You are a paleobotanist – what does that mean?
“Paleo” means old and “botany” means the scientific study of plants. So I study fossil plants, many of them older than the dinosaurs. These ancient plant remains can tell us a lot about climate change in the past.
Where is the most interesting site that you have collected plant fossils?
Astartekløft, in east Greenland within the Arctic Circle. A team of five of us were helicoptered there in July 2000 for a National Geographic expedition. We spent four wonderful weeks digging up 200-million-year-old fossils, avoiding polar bears and eating Parmesan cheese and salami sausage.
We collected more than 4,500 fossil plants and spent the next decade trying to piece together the ancient landscapes that the fossils revealed, and how plants in the past responded to natural global warming events caused by volcanism.
How do you figure out ancient plant survival tactics?
Using the fossils we worked out how many species were around in Greenland over 200 million years ago, then we reconstructed the climate of the time and tracked the fossil species to examine which went extinct and which survived global warming.
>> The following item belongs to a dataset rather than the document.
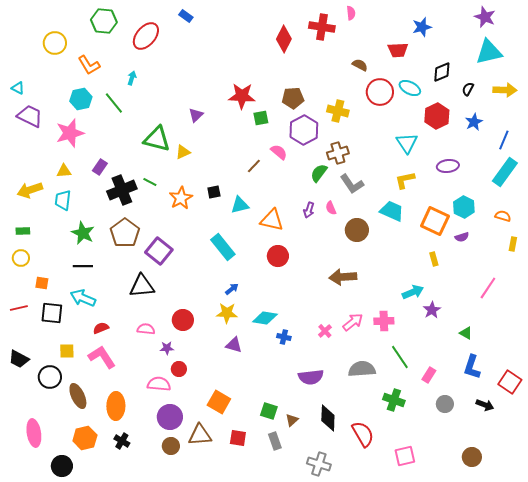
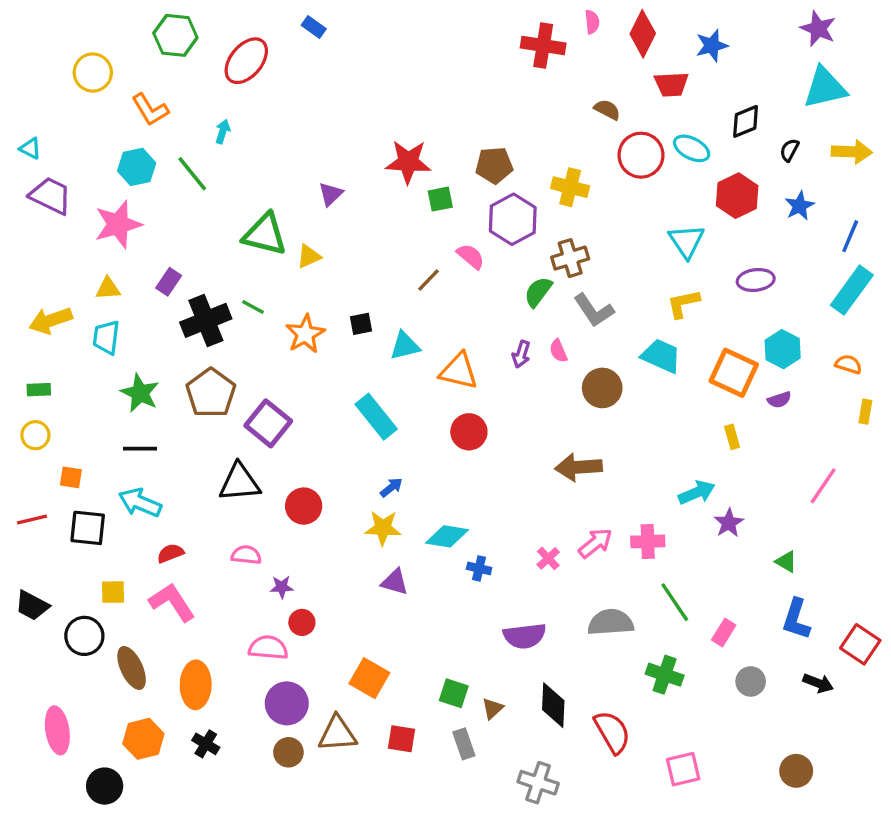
red diamond: (284, 39) -> (643, 34), moved
red circle: (183, 320) -> (304, 506), moved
We discovered that generalist plant species survived better than specialists, which were more likely to go extinct as the climate warmed. A good example of a generalist is a species that does not rely on another species to reproduce (that other species may go extinct!) but uses the wind to reproduce.
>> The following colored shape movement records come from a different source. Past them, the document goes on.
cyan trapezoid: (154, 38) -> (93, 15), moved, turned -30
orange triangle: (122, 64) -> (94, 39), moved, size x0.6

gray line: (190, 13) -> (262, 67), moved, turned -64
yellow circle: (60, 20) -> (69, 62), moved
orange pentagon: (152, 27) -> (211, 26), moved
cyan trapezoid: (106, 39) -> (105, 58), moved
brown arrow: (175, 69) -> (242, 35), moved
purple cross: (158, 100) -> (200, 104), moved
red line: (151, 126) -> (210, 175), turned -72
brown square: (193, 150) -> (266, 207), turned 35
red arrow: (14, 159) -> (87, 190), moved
We also saw that when there is a small amount of carbon dioxide in the atmosphere, leaves have lots of tiny openings or pores called stomata. However, when the amount of carbon dioxide in the atmosphere increases, the plants tend to develop far fewer stomata.
How did you become interested in studying plants?
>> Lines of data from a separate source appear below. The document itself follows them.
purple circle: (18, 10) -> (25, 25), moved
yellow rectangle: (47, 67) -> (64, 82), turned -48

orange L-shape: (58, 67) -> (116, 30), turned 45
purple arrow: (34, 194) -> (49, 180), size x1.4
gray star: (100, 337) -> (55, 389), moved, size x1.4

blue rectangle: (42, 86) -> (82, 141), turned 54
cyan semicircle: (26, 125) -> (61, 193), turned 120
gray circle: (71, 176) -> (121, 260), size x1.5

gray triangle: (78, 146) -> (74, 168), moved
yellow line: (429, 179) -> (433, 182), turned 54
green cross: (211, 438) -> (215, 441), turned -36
When I look at a plant I immediately think about how it works. My daughter refers to this tendency as “plant nerd”. Plants do amazing things – they can sense levels of carbon dioxide in the air much in same way that we sense that a carbonated drink is fizzy. Our tongues detect the carbon dioxide in the drink and plants detect the “fizziness” or the carbon dioxide in the air using the same type of enzyme in their stomata.
Your work has recently shown that carbon dioxide levels were closely linked with ice-sheet changes on Earth 300 million years ago – what can we learn from that today?
Our climate is changing at a faster pace today than ever before in geological history, because human impact results in more greenhouse gasses like carbon dioxide being released into the atmosphere.
More carbon dioxide means warmer temperatures at the poles, which means less ice formation in winter and more melting of old ice in summer.
Our studies of past climate [funded by the European Research Council and published in Nature Geoscience] show that polar ice sheets become unstable as the level of carbon dioxide in the atmosphere increases above about 0.05 per cent. Today there is 0.04 per cent carbon dioxide in the atmosphere. We are getting worryingly close to the 0.05 per cent threshold above which ice sheets will become unstable and begin to melt.
What do you like to do when you are not working on research?
Spending time with my family. I also love buying and making pottery, baking with the kids and finding unwanted furniture in skips and bringing it back to life.
What is the message arising from your research for citizens of Earth in the 21st century?
We only have one Earth. Let’s try not to soda-stream the atmosphere, otherwise there will be no polar ice left.